EBS is a block storage service offered by AWS. If you are running an EC2 instance, you will definitely use it because it acts as a storage disk for your server. However, it is not safe against errors, and you should still make regular backups.
“Fault-tolerant” does not mean safe
Of course, EBS is quite wrong tolerant on the backend. AWS is not a bunch of wilder people running a JBOD array; they have planned for errors on one device, so a single bad device will not delete your server.
However, EBS failures can and can happen, as EBS volumes have an annual shortage rate (AFR) of between 0.1% -0.2%. This is not much, and it is very low compared to a single hard drive ~ 4%, but it is nothing. Your EBS volume is not likely to just fail with you, but if you run lots of them, chances are you may run into some problems here and there.
The simple fix, of course, is to make backups. EBS provides a good tool for this – the snapshot function. You can create a snapshot that acts as a backup stored in the S3, which is much more durable. In the event of an EBS error, you can restore from backup. You do not need to automate this yourself, as EBS Lifecycle Manager can handle it for you, but it is not enabled by default. Of course, you have to pay the extra storage costs to store data in S3, but it is cheaper than EBS.

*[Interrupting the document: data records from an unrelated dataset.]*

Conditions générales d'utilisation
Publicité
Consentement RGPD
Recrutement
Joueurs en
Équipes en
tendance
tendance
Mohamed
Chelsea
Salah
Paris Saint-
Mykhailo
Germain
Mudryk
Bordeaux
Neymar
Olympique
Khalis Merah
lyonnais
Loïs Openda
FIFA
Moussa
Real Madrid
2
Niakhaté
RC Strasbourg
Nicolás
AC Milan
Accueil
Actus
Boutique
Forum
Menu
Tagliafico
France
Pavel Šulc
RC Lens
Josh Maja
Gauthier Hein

AWS does not try to hide this fact and recommends that you make regular backups of snapshots. Most people will also recommend making backups in general, but it’s easy to catch the magic of the cloud and forget about this fact. At the end of the day, it’s just someone else’s computer and can fail like everyone else. An extreme example of this is in September 2019, when an AWS US-EAST-1 data center had a power outage and generator failure, and took out EBS servers and data with it.
Amazon AWS had a power outage, their backup generators failed, killing their EBS serverl, which took all our information with it. Then it took four days to find out and tell about it.

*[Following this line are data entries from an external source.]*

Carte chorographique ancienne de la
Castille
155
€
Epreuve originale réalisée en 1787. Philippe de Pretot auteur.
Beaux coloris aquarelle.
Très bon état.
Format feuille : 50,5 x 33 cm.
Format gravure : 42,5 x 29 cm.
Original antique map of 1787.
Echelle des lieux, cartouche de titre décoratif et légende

Reminder: The cloud is just a computer in Reston with a poor power supply.
– Andy Hunt (@PragmaticAndy) September 3, 2019
The primary driving force behind the architecture with high availability and cloud computing in general is to ensure that when isolated errors inevitably occur, it does not take down the entire application. You should still take steps to prevent errors in the first place, but sometimes, as with hard drives, it’s a hardware problem, not something you can fix with code.

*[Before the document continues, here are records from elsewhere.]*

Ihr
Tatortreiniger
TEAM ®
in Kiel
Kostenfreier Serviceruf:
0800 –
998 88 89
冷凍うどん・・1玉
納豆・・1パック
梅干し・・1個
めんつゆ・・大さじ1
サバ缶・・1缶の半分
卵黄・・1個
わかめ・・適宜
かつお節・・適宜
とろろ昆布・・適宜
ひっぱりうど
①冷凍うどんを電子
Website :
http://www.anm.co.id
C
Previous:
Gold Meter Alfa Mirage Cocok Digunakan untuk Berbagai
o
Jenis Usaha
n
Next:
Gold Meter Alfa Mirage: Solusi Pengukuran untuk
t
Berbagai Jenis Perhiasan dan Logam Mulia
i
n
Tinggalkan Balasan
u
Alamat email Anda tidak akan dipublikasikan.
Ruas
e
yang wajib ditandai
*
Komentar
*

The S3, on the other hand, is very secure, with 99.999999999% durability (it’s eleven nine). If you store 10,000,000 objects in S3, you can on average expect to lose a single object once every 10,000 years. This is because unlike the EBS, the S3 is fully replicated across at least three accessibility zones and is constantly monitored for drive failures within each zone. Even if an entire data center goes up in flames, your S3 buckets and the still images in them should still be safe.
How do EBS still images work?
EBS still images are incremental backups. Each subsequent backup only stores the data that has changed, so you will not play crazy storage costs with regular still images.
Turning them on is pretty easy. From the EC2 console, go to the Elastic Block Store> Lifecycle Manager in the sidebar and create a new policy.
You can set the schedule for this policy as well as for the still image retention policy. You usually do not need extended backups, so a handful of them depending on the snapshot should be fine.
If you are serious about high availability, you can also enable Quick Image Recovery, which makes recovery completely instantaneous. But it is quite expensive, so this is not something that everyone should activate.